Registered Nurses' Association of Ontario

Nursing Best Practice Guidelines

Neurological Assessment

3.0 Nurses in all practice settings should conduct a neurological assessment on admission using a validated tool (such as, the Canadian Neurological Scale, National Institutes of Health Stroke Scale or Glasgow Coma Scale) and continue to monitor the client’s neurological status on an ongoing basis for any changes in:

  • Level of consciousness;   
  • Orientation;
  • Motor (strength, pronator drift, balance and coordination);
  • Pupils;
  • Speech/Language;
  • Vital signs (TPR, BP, SpO2); and
  • Blood glucose.

 
Cognition/Perception/Language
 3.1
Nurses in all practice settings should screen clients within 48 hours of the stroke client becoming awake and alert, using validated tools (such as, Montreal Cognitive Assessment [MoCA©], Modified Mini-Mental Status Examination, Line Bisection Test or Frenchay Aphasia Screening Test) for alterations in cognitive, perceptual and language function including:

  • Abstraction;
  • Arousal, alertness and orientation;
  • Attention;
  • Apraxia;
  • Language (comprehensive and expressive deficits);
  • Memory (immediate and delayed recall);
  • Spatial orientation, Unilateral Spatial Neglect (formally Extinction) & Visual Neglect.
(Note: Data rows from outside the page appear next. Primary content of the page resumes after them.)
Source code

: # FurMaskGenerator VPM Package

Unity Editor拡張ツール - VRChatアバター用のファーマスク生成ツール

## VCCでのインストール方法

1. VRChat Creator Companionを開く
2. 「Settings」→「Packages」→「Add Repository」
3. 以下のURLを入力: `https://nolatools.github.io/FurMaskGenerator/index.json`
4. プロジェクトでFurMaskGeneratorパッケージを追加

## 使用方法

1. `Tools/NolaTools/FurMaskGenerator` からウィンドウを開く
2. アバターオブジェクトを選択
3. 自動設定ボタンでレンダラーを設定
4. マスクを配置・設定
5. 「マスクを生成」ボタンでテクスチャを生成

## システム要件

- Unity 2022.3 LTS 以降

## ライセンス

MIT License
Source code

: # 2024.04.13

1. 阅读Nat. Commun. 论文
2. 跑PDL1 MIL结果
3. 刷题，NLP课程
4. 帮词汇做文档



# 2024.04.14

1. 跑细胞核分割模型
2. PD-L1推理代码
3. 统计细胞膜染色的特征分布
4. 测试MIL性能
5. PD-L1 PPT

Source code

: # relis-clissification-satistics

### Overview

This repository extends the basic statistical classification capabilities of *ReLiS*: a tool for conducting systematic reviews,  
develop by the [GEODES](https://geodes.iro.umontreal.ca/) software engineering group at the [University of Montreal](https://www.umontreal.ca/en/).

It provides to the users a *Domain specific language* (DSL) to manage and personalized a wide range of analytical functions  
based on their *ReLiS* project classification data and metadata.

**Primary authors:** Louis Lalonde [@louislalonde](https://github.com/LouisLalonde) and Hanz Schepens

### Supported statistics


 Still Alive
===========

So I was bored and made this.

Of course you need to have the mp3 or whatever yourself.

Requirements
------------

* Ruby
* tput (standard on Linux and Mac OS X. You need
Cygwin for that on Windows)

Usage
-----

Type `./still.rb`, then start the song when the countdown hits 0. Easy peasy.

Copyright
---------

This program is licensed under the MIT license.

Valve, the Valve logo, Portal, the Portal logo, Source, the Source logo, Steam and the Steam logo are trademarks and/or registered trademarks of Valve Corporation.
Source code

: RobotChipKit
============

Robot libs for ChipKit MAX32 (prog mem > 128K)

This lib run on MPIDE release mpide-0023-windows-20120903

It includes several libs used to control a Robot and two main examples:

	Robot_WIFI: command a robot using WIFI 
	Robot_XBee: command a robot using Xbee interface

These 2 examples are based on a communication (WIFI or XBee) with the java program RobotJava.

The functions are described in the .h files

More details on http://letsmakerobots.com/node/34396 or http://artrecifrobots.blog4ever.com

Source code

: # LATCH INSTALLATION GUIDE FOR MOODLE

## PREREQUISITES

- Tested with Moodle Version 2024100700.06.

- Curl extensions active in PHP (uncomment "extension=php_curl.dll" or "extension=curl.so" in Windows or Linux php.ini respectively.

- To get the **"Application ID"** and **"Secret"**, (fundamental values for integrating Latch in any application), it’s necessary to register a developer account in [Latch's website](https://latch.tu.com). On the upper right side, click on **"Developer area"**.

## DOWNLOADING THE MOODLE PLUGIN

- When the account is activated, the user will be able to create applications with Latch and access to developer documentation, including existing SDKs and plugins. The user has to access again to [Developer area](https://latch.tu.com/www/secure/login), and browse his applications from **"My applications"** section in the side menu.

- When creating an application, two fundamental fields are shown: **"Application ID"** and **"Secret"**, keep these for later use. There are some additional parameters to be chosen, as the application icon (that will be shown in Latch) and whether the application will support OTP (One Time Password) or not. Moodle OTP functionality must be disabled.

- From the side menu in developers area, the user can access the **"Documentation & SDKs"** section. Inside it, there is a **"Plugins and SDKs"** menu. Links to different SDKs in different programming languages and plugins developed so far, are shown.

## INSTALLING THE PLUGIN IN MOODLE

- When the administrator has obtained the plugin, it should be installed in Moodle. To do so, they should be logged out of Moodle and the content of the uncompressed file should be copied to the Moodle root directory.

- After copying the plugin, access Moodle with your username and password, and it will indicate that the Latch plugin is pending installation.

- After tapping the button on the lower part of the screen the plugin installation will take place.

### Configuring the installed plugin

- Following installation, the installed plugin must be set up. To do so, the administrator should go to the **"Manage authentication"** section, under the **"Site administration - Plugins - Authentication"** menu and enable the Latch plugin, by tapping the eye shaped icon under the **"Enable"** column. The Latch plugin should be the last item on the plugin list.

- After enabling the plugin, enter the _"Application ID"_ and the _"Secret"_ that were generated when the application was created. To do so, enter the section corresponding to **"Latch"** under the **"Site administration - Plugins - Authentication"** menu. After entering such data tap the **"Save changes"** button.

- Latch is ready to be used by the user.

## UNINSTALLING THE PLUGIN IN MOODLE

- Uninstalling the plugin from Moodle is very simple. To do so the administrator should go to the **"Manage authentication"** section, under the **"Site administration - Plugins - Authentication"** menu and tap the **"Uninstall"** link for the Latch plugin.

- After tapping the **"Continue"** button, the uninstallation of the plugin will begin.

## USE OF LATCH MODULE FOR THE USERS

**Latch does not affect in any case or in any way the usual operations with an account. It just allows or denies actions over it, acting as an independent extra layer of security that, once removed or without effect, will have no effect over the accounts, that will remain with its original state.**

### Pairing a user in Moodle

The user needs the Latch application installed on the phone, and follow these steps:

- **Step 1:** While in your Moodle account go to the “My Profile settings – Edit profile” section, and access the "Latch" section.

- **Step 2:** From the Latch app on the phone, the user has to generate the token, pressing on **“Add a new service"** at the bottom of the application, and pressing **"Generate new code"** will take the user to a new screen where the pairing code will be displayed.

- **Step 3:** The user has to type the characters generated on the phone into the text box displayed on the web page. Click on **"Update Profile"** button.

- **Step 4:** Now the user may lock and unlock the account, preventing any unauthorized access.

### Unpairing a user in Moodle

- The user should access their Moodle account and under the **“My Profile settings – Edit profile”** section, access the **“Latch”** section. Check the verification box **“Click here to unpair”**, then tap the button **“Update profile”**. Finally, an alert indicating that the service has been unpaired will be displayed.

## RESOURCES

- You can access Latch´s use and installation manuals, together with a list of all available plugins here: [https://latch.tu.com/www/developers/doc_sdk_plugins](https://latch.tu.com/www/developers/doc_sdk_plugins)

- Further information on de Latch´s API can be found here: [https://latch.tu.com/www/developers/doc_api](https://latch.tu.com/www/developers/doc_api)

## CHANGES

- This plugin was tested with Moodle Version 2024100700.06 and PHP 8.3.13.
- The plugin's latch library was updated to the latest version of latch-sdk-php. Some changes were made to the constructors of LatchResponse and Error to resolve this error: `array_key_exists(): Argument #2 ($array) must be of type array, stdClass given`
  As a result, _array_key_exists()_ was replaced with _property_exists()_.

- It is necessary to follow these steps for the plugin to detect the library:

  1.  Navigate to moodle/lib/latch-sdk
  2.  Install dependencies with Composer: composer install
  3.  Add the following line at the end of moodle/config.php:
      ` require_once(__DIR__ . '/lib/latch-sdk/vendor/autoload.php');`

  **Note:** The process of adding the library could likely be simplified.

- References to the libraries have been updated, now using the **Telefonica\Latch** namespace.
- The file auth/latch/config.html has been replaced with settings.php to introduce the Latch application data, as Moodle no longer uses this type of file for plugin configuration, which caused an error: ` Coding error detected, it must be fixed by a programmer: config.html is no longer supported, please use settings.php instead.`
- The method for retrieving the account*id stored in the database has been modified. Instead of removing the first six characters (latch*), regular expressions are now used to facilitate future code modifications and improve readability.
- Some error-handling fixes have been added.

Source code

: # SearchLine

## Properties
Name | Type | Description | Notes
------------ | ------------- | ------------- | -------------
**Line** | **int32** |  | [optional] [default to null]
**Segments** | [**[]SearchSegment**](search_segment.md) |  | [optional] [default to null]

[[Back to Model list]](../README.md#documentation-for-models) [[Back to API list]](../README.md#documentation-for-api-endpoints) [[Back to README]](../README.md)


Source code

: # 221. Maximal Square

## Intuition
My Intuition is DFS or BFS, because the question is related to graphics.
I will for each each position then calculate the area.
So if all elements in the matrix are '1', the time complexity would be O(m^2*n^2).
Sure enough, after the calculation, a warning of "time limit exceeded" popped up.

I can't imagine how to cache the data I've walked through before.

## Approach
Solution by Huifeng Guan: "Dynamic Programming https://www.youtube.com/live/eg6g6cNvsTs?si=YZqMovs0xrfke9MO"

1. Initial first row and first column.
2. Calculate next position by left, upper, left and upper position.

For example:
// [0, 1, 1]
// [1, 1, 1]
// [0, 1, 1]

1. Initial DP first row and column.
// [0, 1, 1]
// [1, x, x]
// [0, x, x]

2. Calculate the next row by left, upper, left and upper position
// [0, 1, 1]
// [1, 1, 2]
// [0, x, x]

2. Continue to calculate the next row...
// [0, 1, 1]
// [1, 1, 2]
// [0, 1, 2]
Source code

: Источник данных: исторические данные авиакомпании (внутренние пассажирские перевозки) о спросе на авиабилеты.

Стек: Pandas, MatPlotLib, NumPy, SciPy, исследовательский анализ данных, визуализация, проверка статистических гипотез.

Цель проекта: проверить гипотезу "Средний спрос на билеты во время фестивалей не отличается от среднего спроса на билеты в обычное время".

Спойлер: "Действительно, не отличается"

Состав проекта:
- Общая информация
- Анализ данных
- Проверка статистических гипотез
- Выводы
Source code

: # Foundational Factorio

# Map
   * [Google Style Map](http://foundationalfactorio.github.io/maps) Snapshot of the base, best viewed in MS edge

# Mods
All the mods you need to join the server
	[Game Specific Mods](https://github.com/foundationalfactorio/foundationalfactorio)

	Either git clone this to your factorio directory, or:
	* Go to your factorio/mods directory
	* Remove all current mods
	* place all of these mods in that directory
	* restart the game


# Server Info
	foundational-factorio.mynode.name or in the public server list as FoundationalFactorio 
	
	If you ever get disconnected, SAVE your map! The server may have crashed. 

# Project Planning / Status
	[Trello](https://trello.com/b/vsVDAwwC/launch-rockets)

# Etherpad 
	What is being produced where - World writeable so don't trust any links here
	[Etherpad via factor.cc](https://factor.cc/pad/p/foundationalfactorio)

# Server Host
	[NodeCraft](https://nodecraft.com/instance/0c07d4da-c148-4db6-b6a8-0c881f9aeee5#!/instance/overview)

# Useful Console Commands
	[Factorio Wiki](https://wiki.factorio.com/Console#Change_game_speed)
 In situations where impairments are identified, clients should be referred to a trained healthcare professional for further assessment and management.

 
Neurological Assessment
3.2
Nurses in all practice settings should recognize that signs of decline in neurological status may be related to neurological or secondary medical complications. Clients with identified signs and symptoms of these complications should be referred to a trained healthcare professional for further assessment and management.